Direktur Reserse Kriminal Umum (Dirreskrimum) Polda Metro Jaya, Kombes Pol Hengki Haryadi menyampaikan bahwa pada awalnya Mario mengaku hanya perkelahian.
Namun menurutnya keterangan BAP awal tersebut Mario dinyatakan berbohong.
"Ada keterangan bohong dari berita acara awal dengan yang baru kemarin kita periksa," tuturnya dikutip dari PMJ NEWS Kamis (2/3/23).
Pernyataan ini dibeberkan penyidik usai terkumpulnya barang bukti seperti CCTV dan yang lainnya.
"Awal BAP pelaku mengaku perkelahian. Kemudian bukti digital ditemukan dari bukti tersebut keterangan awal ada kebohongan," sambungnya.

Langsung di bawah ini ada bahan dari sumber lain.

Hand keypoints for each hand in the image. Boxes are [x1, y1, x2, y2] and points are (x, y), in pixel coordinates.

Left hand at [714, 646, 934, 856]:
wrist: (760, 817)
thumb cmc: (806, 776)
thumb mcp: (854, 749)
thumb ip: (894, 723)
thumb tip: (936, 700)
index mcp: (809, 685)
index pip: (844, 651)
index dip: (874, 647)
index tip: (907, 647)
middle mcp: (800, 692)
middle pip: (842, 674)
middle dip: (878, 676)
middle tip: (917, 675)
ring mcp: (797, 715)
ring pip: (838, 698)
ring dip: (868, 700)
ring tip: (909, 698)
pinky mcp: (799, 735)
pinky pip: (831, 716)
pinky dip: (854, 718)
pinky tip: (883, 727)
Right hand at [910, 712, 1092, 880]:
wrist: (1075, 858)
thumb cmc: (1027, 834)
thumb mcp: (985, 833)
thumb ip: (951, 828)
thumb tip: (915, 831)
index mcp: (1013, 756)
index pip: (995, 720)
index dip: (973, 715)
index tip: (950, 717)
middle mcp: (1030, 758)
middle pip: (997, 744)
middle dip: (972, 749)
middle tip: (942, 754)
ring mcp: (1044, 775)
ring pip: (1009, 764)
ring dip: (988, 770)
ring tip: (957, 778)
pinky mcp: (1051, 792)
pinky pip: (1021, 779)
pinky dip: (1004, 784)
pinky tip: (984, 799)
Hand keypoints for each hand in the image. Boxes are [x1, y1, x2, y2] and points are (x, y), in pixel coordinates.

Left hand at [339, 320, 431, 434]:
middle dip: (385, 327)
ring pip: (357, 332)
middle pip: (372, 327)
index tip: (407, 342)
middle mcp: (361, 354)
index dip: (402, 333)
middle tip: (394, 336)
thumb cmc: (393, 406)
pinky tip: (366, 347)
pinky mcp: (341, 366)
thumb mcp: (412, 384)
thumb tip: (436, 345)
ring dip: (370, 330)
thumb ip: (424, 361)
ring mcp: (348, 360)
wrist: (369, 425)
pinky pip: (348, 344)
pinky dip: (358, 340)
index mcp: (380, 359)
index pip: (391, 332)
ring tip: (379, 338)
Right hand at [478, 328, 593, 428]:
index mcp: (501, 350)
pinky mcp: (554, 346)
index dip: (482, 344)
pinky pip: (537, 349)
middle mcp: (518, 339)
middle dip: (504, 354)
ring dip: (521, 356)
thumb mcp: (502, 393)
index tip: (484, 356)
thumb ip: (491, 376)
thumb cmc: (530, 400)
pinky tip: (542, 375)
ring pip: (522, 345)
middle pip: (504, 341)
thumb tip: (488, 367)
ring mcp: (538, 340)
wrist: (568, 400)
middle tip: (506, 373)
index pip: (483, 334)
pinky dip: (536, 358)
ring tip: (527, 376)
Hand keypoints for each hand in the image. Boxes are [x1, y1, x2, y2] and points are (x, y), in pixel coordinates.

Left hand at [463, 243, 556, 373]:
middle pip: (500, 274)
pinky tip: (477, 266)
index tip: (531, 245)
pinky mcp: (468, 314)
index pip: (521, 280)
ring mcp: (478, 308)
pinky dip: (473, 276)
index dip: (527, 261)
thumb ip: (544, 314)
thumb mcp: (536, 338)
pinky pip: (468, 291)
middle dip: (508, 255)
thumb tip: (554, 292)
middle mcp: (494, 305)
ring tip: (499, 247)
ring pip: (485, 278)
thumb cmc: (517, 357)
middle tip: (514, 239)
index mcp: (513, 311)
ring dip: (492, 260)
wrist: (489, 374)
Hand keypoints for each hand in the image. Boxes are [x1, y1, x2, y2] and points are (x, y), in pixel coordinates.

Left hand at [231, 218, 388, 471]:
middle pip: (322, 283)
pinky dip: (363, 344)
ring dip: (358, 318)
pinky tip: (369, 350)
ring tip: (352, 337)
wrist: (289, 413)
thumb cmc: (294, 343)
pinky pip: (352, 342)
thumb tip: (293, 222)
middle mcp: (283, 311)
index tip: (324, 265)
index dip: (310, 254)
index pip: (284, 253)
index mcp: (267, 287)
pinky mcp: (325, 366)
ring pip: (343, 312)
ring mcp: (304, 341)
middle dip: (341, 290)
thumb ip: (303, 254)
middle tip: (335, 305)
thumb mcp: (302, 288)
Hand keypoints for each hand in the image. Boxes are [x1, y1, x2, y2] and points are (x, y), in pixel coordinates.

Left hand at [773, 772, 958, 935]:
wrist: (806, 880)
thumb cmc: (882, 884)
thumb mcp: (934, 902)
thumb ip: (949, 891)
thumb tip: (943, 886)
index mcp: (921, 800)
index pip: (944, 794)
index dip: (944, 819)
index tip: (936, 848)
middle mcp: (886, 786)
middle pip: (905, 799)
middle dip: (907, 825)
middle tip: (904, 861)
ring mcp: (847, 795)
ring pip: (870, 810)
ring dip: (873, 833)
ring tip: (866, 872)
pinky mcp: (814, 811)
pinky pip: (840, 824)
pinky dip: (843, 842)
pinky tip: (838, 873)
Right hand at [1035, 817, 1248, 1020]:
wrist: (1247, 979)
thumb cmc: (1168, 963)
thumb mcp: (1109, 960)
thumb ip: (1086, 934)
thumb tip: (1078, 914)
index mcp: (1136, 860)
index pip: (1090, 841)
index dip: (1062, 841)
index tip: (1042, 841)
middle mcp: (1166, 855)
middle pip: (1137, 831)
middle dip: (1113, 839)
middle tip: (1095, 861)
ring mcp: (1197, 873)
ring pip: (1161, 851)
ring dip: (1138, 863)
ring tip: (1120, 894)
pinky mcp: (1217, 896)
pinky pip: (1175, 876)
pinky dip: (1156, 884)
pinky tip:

Pihak Kepolisian menemukan bahwa sudah ada rencana untuk menganiaya sejak awal.
"Kami melihat disini bukti digital bahwa ini ada rencana sejak awal," tuturnya.
Sehingga dengan demikian status hukum Mario dinaikan oleh pihak Kepolisian.
"Ada perubahan status dari AG yang awalnya adalah anak yang berhadapan dengan hukum meningkat jadi anak yang berkonflik dengan hukum berubah menjadi pelaku atau anak," pungkasnya.